A soundtrack for the anime series was released on October 23, 1992, two months prior to the OVA series. The soundtrack was performed by guitarist Jinmo, with vocals for the opening theme song, Ocean, performed by Azumi Inoue.

====Episode list====

| Ep. | Title | Directed by | Written by | Original release date |
|---|---|---|---|---|
| 1 | "Eternal Filena 1" Transliteration: "Eien no Firēna 1" (Japanese: 永遠のフィレーナ1) | Naoto Hashimoto | Takeshi Shudo | December 21, 1992 |
| 2 | "Eternal Filena 2" Transliteration: "Eien no Firēna 2" (Japanese: 永遠のフィレーナ2) | Masahiro Hosoda | Takeshi Shudo | December 21, 1992 |
| 3 | "Eternal Filena 3" Transliteration: "Eien no Firēna 3" (Japanese: 永遠のフィレーナ3) | Yoshikata Nitta | Yasuko Hoshikawa | January 25, 1993 |
| 4 | "Eternal Filena 4" Transliteration: "Eien no Firēna 4" (Japanese: 永遠のフィレーナ4) | Akiyuki Shinbo | Yasuko Hoshikawa | January 25, 1993 |
| 5 | "Eternal Filena 5" Transliteration: "Eien no Firēna 5" (Japanese: 永遠のフィレーナ5) | Akiyuki Shinbo | Yasuko Hoshikawa | February 25, 1993 |
| 6 | "Eternal Filena 6" Transliteration: "Eien no Firēna 6" (Japanese: 永遠のフィレーナ6) | Hitoyuki Matsui | Yasuko Hoshikawa | February 25, 1993 |

===Video game===
A role-playing video game based on the series was first released on the Super Famicom in 1995 exclusive to Japan. The game was developed and published by Tokuma Shoten. Eternal Filena was published late into the Super Famicom's life, having initially been planned to release alongside the OVA, however delays pushed the game back two years from the OVA's release.

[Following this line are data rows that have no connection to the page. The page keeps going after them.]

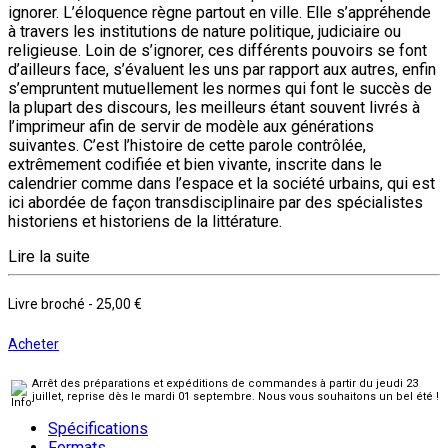
ignorer. L’éloquence règne partout en ville. Elle s’appréhende
à travers les institutions de nature politique, judiciaire ou
religieuse. Loin de s’ignorer, ces différents pouvoirs se font
d’ailleurs face, s’évaluent les uns par rapport aux autres, enfin
s’empruntent mutuellement les normes qui font le succès de
la plupart des discours, les meilleurs étant souvent livrés à
l’imprimeur afin de servir de modèle aux générations
suivantes. C’est l’histoire de cette parole contrôlée,
extrêmement codifiée et bien vivante, inscrite dans le
calendrier comme dans l’espace et la société urbains, qui est
ici abordée de façon transdisciplinaire par des spécialistes
historiens et historiens de la littérature.
Lire la suite
Livre broché
-
25,00 €
Acheter
Arrêt des préparations et expéditions de commandes à partir du jeudi 23
juillet, reprise dès le mardi 01 septembre. Nous vous souhaitons un bel été !
Spécifications
Formats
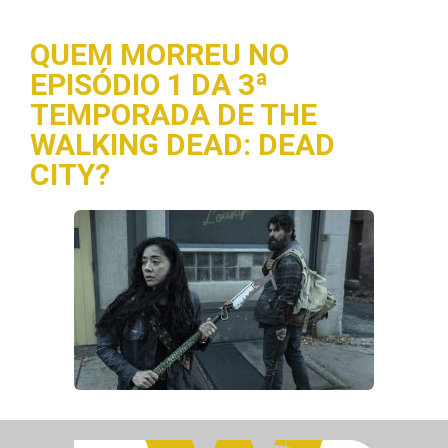
QUEM MORREU NO
EPISÓDIO 1 DA 3ª
TEMPORADA DE THE
WALKING DEAD: DEAD
CITY?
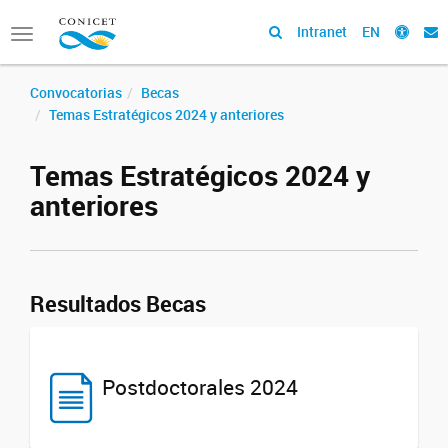
Intranet
EN
Toggle
navigation
Convocatorias
Becas
Temas Estratégicos 2024 y anteriores
Temas Estratégicos 2024 y
anteriores
Resultados Becas
Postdoctorales 2024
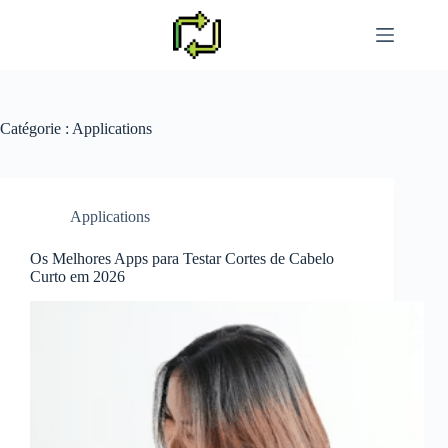
Passer
au
contenu
Catégorie :
Applications
Applications
Os Melhores Apps para Testar Cortes de Cabelo
Curto em 2026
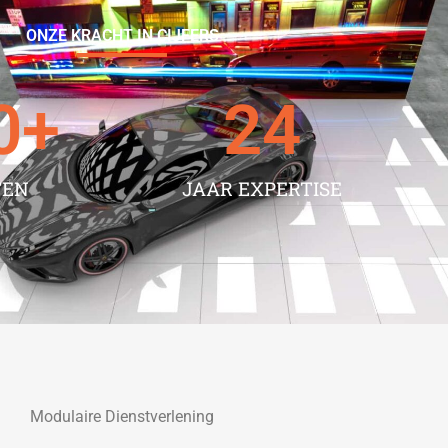
ONZE KRACHT IN CIJFERS
0
+
24
TEN
JAAR EXPERTISE
Modulaire Dienstverlening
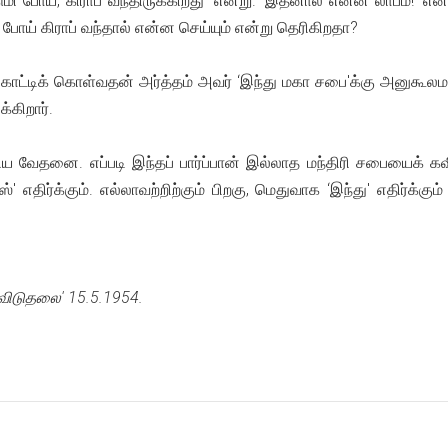
டுமி போய், கிராப் வந்திருக்கிறது' என்று. ‘இதனால் என்ன லாபம்!' எ
 போய் கிராப் வந்தால் என்ன செய்யும் என்று தெரிகிறதா?
காட்டிக் கொள்வதன் அர்த்தம் அவர் ‘இந்து மகா சபை'க்கு அனுகூலமாக
்கிறார்.
பெரிய வேதனை. எப்படி இந்தப் பார்ப்பான் இல்லாத மந்திரி சபையைக் க
ஸ்' எதிர்க்கும். எல்லாவற்றிற்கும் பிறகு, மெதுவாக ‘இந்து' எதிர்க்
விடுதலை' 15.5.1954.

The game's story follows that of the light novels, in which Filena journeys with Lila to free her homeland from the tyranny of the Devis Empire and discover her true lineage as Filosena's lost princess. Some aspects from the light novels were not reflected in the game, such as the characters Baraba, Razzle or Tess not making appearances or periods of time when Filena and Lila were parted, instead having Lila as the only permanent party member among the other members who join and leave through the game.

The gameplay is typical of role-playing video games of its time, using a turn-based battle system with random encounters with monsters to gain experience and level up. Characters can equip up to three weapons and switch between them. Weapons have different abilities and a character can perform a technique at the cost of ability points.

==Reception==
The series was popular enough to place in Animage polls for readers' all-time-favorite series as late as 1999.

On release, Famicom Tsūshin scored the game a 23 out of 40. Todd Ciolek's Anime News Network review noted that while the series began as a light novel and had an OVA adaptation, its relevance seems mostly tied to its video game released. Of the game, Ciolek noted that it played out much like any other RPG of the Super NES era and was only set apart by its supporting cast and the lesbian subtext of Filena and Lila's relationship. Ciolek surmised that the game "rarely lives up to its genre-defying promise, but there's still something intriguing there."